Lembro-me que quando recebi acupuntura pela primeira vez, aos 12 anos. Para a maioria das crianças desta idade a ideia de colocar agulhas no corpo é no mínimo encenar um filme de terror. No entanto, não foi assim para mim.

O que me “encorajou” muito a experimentar a técnica (depois tornando-me um forte adepto) foi o fato do meu pai, que realizava um tratamento para nevralgia do trigêmeo por acupuntura na época, falar para mim que as agulhas eram diferentes e por isso não doíam.

Ele não colocou outras justificativas ou criou histórias. Não explicou no que eram diferentes ou algo assim. Ele não aparentava medo, receio de falar ou mesmo que estava omitindo algo. Foi simples, categórico e sincero.

O resto foi com a minha curiosidade natural: “Como assim? Diferentes de que jeito?” - disse para mim mesmo, enquanto eu disparava para o consultório do colega médico que viria, diante da minha visão curiosa, me apresentar a uma agulha de acupuntura. Inserida em um ponto, ela me encantou definitivamente: realmente não doíam!

 O resto é história, hoje acumulo 21 anos exercendo a especialidade quase que diariamente.
 Naquele dia, o pequeno Alexandre aprendeu algumas coisas para além da utilidade de uma técnica oriental e milenar. Aprendeu também a confiar nos seus sentidos e sensações, para além dos próprios preconceitos. Descobriu que a realidade pode ser muito diferente do que se espera, de uma forma positiva e encantadora.
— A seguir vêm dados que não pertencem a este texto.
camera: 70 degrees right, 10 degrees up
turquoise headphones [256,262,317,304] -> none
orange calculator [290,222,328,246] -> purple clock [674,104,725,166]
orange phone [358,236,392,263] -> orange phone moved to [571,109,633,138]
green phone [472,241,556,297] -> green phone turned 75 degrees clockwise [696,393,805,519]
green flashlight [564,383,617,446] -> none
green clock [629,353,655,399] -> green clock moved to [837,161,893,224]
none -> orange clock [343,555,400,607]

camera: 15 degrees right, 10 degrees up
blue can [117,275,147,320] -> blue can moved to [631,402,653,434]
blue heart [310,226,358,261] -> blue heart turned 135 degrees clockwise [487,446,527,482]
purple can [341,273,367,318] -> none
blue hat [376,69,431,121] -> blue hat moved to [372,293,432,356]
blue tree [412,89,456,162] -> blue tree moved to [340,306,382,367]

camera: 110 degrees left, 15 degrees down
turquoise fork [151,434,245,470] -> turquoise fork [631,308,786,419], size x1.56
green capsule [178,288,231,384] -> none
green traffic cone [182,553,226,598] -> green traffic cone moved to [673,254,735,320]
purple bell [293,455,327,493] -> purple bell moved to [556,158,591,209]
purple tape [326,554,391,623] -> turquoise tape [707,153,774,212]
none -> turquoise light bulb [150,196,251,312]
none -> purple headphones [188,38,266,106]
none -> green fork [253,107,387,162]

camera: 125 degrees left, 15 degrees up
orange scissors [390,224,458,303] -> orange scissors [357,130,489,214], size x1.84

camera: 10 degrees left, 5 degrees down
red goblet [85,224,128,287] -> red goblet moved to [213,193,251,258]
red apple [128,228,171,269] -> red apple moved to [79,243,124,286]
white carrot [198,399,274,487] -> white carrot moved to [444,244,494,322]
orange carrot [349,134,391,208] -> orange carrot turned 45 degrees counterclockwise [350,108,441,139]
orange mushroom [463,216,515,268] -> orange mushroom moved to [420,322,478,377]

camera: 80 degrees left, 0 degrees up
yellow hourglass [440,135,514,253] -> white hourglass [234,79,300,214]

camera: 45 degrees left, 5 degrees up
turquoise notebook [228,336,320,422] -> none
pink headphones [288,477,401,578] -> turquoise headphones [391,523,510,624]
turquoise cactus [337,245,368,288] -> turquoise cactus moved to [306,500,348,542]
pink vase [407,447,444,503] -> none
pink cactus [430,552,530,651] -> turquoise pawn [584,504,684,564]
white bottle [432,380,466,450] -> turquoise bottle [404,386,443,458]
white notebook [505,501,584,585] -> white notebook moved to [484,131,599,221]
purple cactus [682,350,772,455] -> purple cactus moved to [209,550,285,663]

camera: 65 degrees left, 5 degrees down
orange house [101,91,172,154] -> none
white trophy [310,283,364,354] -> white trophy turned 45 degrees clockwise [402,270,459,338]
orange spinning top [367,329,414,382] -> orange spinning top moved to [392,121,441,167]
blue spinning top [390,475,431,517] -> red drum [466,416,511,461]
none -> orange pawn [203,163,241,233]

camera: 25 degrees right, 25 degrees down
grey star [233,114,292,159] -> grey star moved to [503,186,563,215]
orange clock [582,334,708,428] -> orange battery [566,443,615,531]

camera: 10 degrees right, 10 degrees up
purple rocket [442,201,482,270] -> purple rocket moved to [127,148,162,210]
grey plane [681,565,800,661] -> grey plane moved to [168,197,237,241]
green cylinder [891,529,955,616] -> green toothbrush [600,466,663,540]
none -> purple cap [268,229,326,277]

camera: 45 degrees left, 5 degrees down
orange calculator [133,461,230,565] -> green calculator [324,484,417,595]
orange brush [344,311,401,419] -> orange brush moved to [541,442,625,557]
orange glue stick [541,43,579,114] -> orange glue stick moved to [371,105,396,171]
O tempo ainda iria mostrar que essas pequenas descobertas poderiam abrir portas para uma vida inteira passar, bem através do que, naquele dia, foi um gesto simples de inserir uma agulha.

Não posso dizer se meu pai tinha a intenção, dentro do gesto dele, de me ensinar tanto, mas o fato é que isso ocorreu, florindo na minha mente infantil. Creio que o mais importante foi não ter me limitado com suas próprias impressões e ter-me dado a chance de experimentar por mim mesmo.

Talvez esteja aí, no apoio que mais orienta do que restringe, mais instiga à investigação do que dá opiniões prontas, é que reside as fundações de uma educação voltada para o futuro da nossa sociedade.